A few nights ago, for some complicated reason, I got an itch to watch thirtysomething. I haven’t seen an episode for years, and so I fired up the video player and dove in. Last night as the wind whipped around my house and the world banged against my hermit crab shell I spent three hours curled up with Gob in front of the happy Christmas lights watching.
The show first came out when I was a Junior in High School. I had just gotten my driver’s license, was just getting started in life. The people in their mid- to late-thirties seemed like an awfully remote constellation. Like a constellation they hovered over while I figured out where I was going to college (even though it was a foregone conclusion there was some usual drama with visitations and interviews), that I couldn’t be with my high school boyfriend forever, that I really loved legal theory and wanted to be a lawyer, that I was leaving home for the first time. They were still hovering when I fell in real love, got engaged, got married.
I come from a big, close-knit family and have a habit of latching onto surrogate families in TV shows and books to round out my complement of people. The thirtysomething crowd was the first of several TV clans that I folded into my own life. They were also a shadow play of married people who were not my parents and like any idiot I spent a lot of time assuming that life actually looked like their world.
It freaked me out last night to realise as I started the Pilot episode that I am now OLDER than everyone on that show. I’ve passed that point in my life while they’re still stuck there like the dying stars on the edge of the galaxy.

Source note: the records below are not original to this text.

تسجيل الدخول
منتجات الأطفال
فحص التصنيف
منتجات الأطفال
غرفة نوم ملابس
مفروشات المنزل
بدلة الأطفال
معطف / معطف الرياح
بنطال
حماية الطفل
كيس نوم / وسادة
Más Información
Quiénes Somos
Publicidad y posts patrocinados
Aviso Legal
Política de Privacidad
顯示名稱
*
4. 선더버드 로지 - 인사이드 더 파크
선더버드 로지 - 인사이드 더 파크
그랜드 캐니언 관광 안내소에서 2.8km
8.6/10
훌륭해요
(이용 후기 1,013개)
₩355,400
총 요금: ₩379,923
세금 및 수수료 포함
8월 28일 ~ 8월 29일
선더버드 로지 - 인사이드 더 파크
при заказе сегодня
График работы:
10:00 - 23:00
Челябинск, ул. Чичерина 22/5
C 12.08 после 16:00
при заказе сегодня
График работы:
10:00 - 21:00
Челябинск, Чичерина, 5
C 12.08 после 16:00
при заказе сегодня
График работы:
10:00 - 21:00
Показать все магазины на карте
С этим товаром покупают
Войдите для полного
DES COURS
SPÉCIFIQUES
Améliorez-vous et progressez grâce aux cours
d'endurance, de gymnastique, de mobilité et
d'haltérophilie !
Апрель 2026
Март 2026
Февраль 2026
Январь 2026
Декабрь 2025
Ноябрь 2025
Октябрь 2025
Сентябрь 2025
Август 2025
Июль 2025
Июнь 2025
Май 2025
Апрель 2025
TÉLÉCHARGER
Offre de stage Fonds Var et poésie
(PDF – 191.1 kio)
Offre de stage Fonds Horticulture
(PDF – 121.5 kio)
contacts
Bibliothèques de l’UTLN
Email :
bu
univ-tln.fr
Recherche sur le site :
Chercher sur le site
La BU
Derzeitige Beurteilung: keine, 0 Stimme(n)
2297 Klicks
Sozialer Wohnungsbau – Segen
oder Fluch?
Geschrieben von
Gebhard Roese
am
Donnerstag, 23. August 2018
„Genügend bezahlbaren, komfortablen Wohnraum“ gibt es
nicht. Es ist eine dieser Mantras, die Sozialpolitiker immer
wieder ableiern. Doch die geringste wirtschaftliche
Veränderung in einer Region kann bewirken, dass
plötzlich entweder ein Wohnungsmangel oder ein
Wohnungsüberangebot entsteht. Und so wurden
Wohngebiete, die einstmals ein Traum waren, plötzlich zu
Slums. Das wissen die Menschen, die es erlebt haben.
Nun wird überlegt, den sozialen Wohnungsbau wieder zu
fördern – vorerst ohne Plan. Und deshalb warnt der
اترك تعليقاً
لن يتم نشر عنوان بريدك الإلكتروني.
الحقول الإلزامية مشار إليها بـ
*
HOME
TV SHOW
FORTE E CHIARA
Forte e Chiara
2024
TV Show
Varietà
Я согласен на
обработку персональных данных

When I used to watch the show in syndication back in the 90s (It ran on Lifetime…naturally) I’d get all envious that I didn’t have a circle of friends and a pile of nice clothes and a job that made sense and a happy baby whose life all the adults revolved around.
I said yesterday on Facebook that Covetousness was one of my big sins, and I’m not kidding. I spent years coveting the lives and posessions of other people. I didn’t realise until rewatching the show last night that as God has worked on me about healing my spirit of envy and coveting I have become a content person. Well, scratch that. I did realise I was content, but I didn’t realise how much my envy for make-believe people had played into my DIScontentedness.
It’s funny, because as I write this it occurs to me that I don’t have a pile of nice clothes because I’m comfortable in sweats and jeans and t-shirts and I’d rather spend that money on books. I don’t have job at all, really, unless you count keeping my family together and happy and whole. I don’t have a baby. And yet I’m ridiculously happy. Beyond happy, I’m content. I do have the circle of friends and I value them dearly. If you’re reading this you are most likely in that circle.
Where am I going with this? Well, I guess the thesis of this post, novelly stuck at the end, is that I gave up on the Circle Game. I may be captive on the carousel of time, but I don’t have to ride the painted pony that goes up and down like everyone else’s. I can stand on my own two feet, wincing at the arthritis and wobbling with the motion. But I’m happy doing things my way.